Almost everyone I know tends to see foliage infections after rain, thus the question posed by you.

It turns out that raindrops start forming in clouds around dust particles, as the nucleus, if you will, and as they fall become larger and can pick up "stuff" as they fall, such as pollen grains and more. One can find links to other fungi that explode their spores into the environment and they too can be found inside rain.

Here's a few links for you to read:

http://www.google.com/#q=dust+partic...gc.r_pw.&cad=b

http://www.ehow.com/how-does_4911272...car-dirty.html

http://physics.aps.org/story/v7/st14

From doing a general Google search I found that since I'm NOT a physicist I really couldn't understand quite a bit about the physics of the process, but at least the above links, and there are many more, that I think are very convincing as to what can be found in raindrops and by that I mean the fungal spores of several tomato diseases. probably some of the bacterial diseases as well, but I didn't do any searching about those.

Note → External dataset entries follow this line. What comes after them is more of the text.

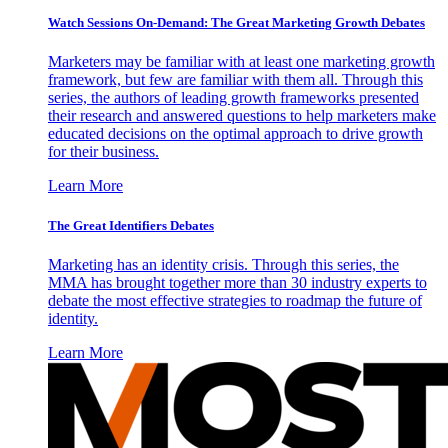
Watch Sessions On-Demand: The Great Marketing Growth Debates
Marketers may be familiar with at least one marketing growth
framework, but few are familiar with them all. Through this
series, the authors of leading growth frameworks presented
their research and answered questions to help marketers make
educated decisions on the optimal approach to drive growth
for their business.
Learn More
The Great Identifiers Debates
Marketing has an identity crisis. Through this series, the
MMA has brought together more than 30 industry experts to
debate the most effective strategies to roadmap the future of
identity.
Learn More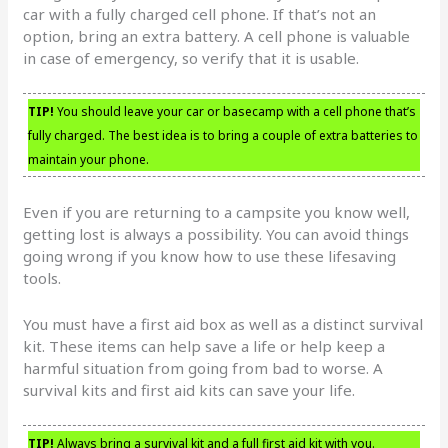
car with a fully charged cell phone. If that’s not an
option, bring an extra battery. A cell phone is valuable
in case of emergency, so verify that it is usable.
TIP!
You should leave your car or basecamp with a cell phone that’s
fully charged. The best idea is to bring a couple of extra batteries to
maintain your phone.
Even if you are returning to a campsite you know well,
getting lost is always a possibility. You can avoid things
going wrong if you know how to use these lifesaving
tools.
You must have a first aid box as well as a distinct survival
kit. These items can help save a life or help keep a
harmful situation from going from bad to worse. A
survival kits and first aid kits can save your life.
TIP!
Always bring a survival kit and a full first aid kit with you.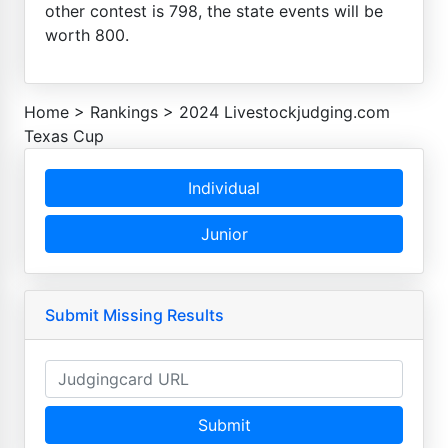
other contest is 798, the state events will be
worth 800.
Home
>
Rankings
>
2024 Livestockjudging.com
Texas Cup
Individual
Junior
Submit Missing Results
Submit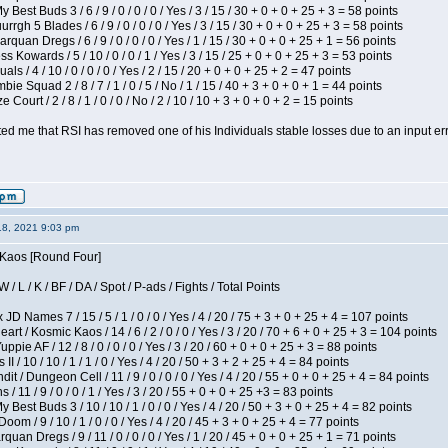
 Best Buds 3 / 6 / 9 / 0 / 0 / 0 / Yes / 3 / 15 / 30 + 0 + 0 + 25 + 3 = 58 points
gh 5 Blades / 6 / 9 / 0 / 0 / 0 / Yes / 3 / 15 / 30 + 0 + 0 + 25 + 3 = 58 points
rquan Dregs / 6 / 9 / 0 / 0 / 0 / Yes / 1 / 15 / 30 + 0 + 0 + 25 + 1 = 56 points
s Kowards / 5 / 10 / 0 / 0 / 1 / Yes / 3 / 15 / 25 + 0 + 0 + 25 + 3 = 53 points
als / 4 / 10 / 0 / 0 / 0 / Yes / 2 / 15 / 20 + 0 + 0 + 25 + 2 = 47 points
ie Squad 2 / 8 / 7 / 1 / 0 / 5 / No / 1 / 15 / 40 + 3 + 0 + 0 + 1 = 44 points
Court / 2 / 8 / 1 / 0 / 0 / No / 2 / 10 / 10 + 3 + 0 + 0 + 2 = 15 points
ted me that RSI has removed one of his Individuals stable losses due to an input err
18, 2021 9:03 pm
s Kaos [Round Four]
/ L / K / BF / DA / Spot / P-ads / Fights / Total Points
JD Names 7 / 15 / 5 / 1 / 0 / 0 / Yes / 4 / 20 / 75 + 3 + 0 + 25 + 4 = 107 points
 / Kosmic Kaos / 14 / 6 / 2 / 0 / 0 / Yes / 3 / 20 / 70 + 6 + 0 + 25 + 3 = 104 points
pie AF / 12 / 8 / 0 / 0 / 0 / Yes / 3 / 20 / 60 + 0 + 0 + 25 + 3 = 88 points
I / 10 / 10 / 1 / 1 / 0 / Yes / 4 / 20 / 50 + 3 + 2 + 25 + 4 = 84 points
 / Dungeon Cell / 11 / 9 / 0 / 0 / 0 / Yes / 4 / 20 / 55 + 0 + 0 + 25 + 4 = 84 points
/ 11 / 9 / 0 / 0 / 1 / Yes / 3 / 20 / 55 + 0 + 0 + 25 +3 = 83 points
y Best Buds 3 / 10 / 10 / 1 / 0 / 0 / Yes / 4 / 20 / 50 + 3 + 0 + 25 + 4 = 82 points
om / 9 / 10 / 1 / 0 / 0 / Yes / 4 / 20 / 45 + 3 + 0 + 25 + 4 = 77 points
quan Dregs / 9 / 11 / 0 / 0 / 0 / Yes / 1 / 20 / 45 + 0 + 0 + 25 + 1 = 71 points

Just be glad that in FL you don't have to deal with LB as many others in certain areas of the country have to do.
You know, I don't recall my LB after a rain, but with prolonged cool damp temp. Like the ones we get mid August when we start getting ground fog and everything is wet with due in the morning. Never put that together. Thanks. Looks more and more like I either have to get my crop to mature before mid August, use blight resistant varieties, or grow them under some sort of cover. I don't think there is any chance that the box stores will stop importing seedlings from areas with infections.